Of Riesenberg's work, his contributions during World War I are well known and he is described as "one of the greatest illustrators of the World War I era." Riesenberg's style, it has been said, shows influences from Impressionism.

He produced many posters for the US Marine Corps in addition to posters advertising the Liberty Loan campaign during World War I. One of Riesenberg's most well known works is his 1918 World War I-era poster, Over the Top for You, which illustrates a young doughboy clutching the American flag. With its bold illustration and concise text, like many war posters of the time, Over the Top for You encouraged the public to support its military by purchasing liberty loans.

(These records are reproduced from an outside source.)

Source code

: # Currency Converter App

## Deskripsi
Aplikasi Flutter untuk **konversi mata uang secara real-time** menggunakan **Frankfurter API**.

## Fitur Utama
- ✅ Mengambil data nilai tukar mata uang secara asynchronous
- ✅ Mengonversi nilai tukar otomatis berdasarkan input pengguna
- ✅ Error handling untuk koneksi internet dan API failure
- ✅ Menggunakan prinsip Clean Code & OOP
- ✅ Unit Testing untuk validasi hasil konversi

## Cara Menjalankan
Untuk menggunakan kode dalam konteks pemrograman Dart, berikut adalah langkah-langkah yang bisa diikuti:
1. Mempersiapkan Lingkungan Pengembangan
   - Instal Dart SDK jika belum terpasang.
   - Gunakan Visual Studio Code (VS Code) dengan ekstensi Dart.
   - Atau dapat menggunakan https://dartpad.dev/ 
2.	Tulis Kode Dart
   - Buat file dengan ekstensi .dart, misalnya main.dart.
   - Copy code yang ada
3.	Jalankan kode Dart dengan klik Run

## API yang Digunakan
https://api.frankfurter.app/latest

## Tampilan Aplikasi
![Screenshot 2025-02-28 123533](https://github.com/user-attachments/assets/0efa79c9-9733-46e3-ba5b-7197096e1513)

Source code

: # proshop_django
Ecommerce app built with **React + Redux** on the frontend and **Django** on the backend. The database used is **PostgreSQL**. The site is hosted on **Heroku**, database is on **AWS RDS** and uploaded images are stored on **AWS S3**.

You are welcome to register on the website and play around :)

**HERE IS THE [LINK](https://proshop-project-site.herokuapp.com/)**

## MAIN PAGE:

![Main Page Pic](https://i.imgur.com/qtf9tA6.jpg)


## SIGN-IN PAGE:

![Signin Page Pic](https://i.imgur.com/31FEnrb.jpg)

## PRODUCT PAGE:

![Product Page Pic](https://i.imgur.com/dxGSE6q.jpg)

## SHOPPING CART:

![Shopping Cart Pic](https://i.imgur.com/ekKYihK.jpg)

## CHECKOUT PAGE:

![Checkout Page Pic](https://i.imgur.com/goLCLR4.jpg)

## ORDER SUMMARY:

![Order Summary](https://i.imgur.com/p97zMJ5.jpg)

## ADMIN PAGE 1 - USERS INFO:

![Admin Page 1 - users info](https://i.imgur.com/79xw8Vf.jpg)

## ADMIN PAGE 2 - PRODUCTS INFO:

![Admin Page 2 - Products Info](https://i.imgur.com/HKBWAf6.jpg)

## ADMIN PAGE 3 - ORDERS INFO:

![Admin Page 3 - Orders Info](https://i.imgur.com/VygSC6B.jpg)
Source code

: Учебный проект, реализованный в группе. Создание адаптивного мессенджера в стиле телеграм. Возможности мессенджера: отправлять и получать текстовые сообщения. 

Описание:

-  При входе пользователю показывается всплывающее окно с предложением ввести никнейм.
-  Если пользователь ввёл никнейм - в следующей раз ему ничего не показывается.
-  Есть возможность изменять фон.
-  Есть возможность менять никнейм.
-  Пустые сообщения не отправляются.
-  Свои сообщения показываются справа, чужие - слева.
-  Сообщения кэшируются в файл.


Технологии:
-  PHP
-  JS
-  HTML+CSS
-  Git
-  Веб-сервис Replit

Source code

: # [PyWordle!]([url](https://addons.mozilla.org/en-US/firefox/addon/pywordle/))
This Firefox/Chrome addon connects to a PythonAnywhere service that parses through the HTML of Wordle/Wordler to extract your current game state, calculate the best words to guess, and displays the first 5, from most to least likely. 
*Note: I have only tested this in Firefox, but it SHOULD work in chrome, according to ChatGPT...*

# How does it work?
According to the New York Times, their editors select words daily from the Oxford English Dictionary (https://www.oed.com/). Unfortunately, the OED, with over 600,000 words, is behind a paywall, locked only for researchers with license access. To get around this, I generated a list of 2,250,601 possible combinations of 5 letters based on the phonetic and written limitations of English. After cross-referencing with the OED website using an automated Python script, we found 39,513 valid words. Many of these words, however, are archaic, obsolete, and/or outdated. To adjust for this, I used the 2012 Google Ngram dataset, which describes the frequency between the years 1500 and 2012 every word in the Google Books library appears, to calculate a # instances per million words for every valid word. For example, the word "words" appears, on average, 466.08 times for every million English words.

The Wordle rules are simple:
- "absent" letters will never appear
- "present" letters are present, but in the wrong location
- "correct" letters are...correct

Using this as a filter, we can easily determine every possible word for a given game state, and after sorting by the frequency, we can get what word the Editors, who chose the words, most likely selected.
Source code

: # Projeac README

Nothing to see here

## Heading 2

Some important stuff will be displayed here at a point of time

Among other posters, it was selected to display in the Smithsonian American Art Museum under the exhibit, Over the Top: American Posters from World War I. Riesenberg also created several posters for the United States Navy, one of which, titled Democracy's Vanguard, illustrates Marines landing from a boat to initiate an offensive. Another illustrated uniformed soldiers raising the flag against the background of a warship.

Riesenberg created illustrations, including covers, for many national publications such as Boys' Life Magazine, the monthly magazine of the Boy Scouts of America, Harper's, The Saturday Evening Post, Collier's, Life and Scribner's. The many thematic subjects of his fine art included scenes from places he lived, historical and action scenes, portraits, as well as the Old West.